Thursday, January 28, 2010

Is Using the Library Like Cleaning the Bathroom?

Driveway, after Monday's storm

I was thinking the other day about what a lazy person I am. Now, anyone who took a peek at my calendar and various to-do lists would probably not characterize me as lazy, but here's what I mean: I'm lazy when it comes to doing things I don't feel like doing. In fact, unless I enjoy doing something, I'll procrastinate until the last minute and then rush through it, even when I know it's important.

Usually I would keep this psychological insight to myself, but I think it has implications for providing services at the library:

(1) This probably sounds trite, but motivation and attitude can change everything. Once something seems interesting, the amount of time and energy invested doesn't seem as big a chore -- Suddenly there is no need to avoid it.

(2) I care about words and sound in general, and so I find myself concerned about preserving books and audio. If the task before me was "Read X" or "Listen to X," and I did not care about words or sound, would I care about books or audio files? Probably not. I'm short on numerical data, but I venture to guess that this is the case for many of our students.

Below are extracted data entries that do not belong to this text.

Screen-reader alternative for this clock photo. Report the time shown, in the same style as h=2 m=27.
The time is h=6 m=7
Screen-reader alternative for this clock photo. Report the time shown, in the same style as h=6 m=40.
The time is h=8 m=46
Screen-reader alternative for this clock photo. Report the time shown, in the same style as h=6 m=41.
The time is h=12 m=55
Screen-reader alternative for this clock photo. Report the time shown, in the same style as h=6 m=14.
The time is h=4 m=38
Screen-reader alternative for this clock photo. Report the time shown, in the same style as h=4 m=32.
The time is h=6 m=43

(3) When I do not want to do something and finally talk myself into it, I move from Point A to Point B as quickly as possible. This is labor in the fullest sense of the word. Again I don't have the numbers to back myself up, but I wonder if this is where the bulk of our students find themselves when they use the library. It is also why the library needs to make its processes as convenient as possible: We can and should always dangle out the possibility of further exploration for when a student comes to agree that Literature Is Fun, but we cannot depend on this happening, and this assumption cannot be the library's bread and butter.

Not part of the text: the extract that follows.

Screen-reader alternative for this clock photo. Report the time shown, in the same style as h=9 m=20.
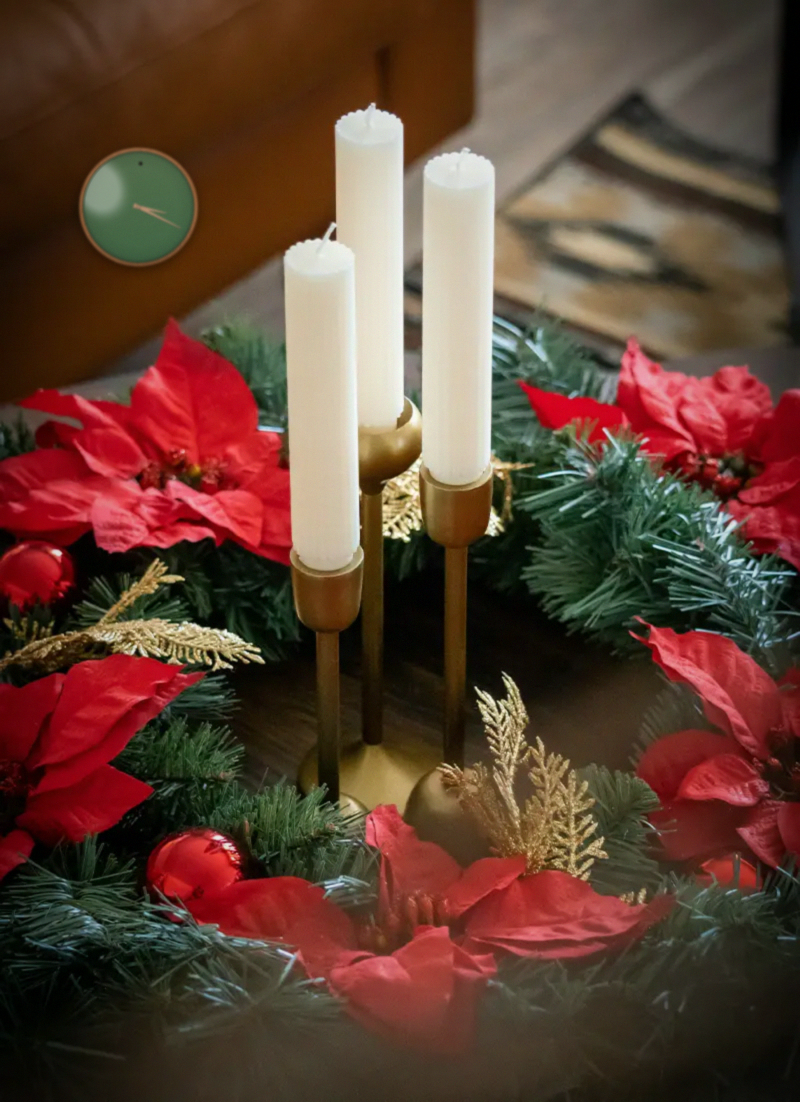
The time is h=3 m=19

(On a side note, reading the discussion of book piracy at Mad Woman in the Forest makes me wonder: Does anyone pirate books due to the convenience & immediacy, and not only because they're free? I think libraries are mostly successful at replicating the convenience & immediacy of file sharing servers as they foray into collecting digital content, so it'll be nice when people don't have that excuse.)

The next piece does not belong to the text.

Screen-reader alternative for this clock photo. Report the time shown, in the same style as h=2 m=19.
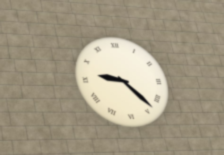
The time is h=9 m=23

To return to the title of this post, it's very easy for librarians and regular users to forget that many students turn away from the library because they perceive using it to be a chore. This is worth keeping in mind when we try to win them over.

1 comment:

  1. But you have such a nice building!

    There are certainly students who come to the library to study and hang out, and I think libraries who work hard to make their library an appealing, inviting place for students to be get it right. I wish my library would do more in that direction. And I think that inertia is a major factor in that people who are working on something don't like to interrupt themselves get up and go somewhere, even if it is essential to what they are working on. So that's part of it.

    The "cleaning the bathroom" aspect of this for many students probably isn't the library itself (although libraries do tend to throw a lot of barriers in users' way that can create that feeling) but school and studying in general--it's not so much that they don't want to go to the library so they can do the research to write that paper as that they'd rather not write the paper at all.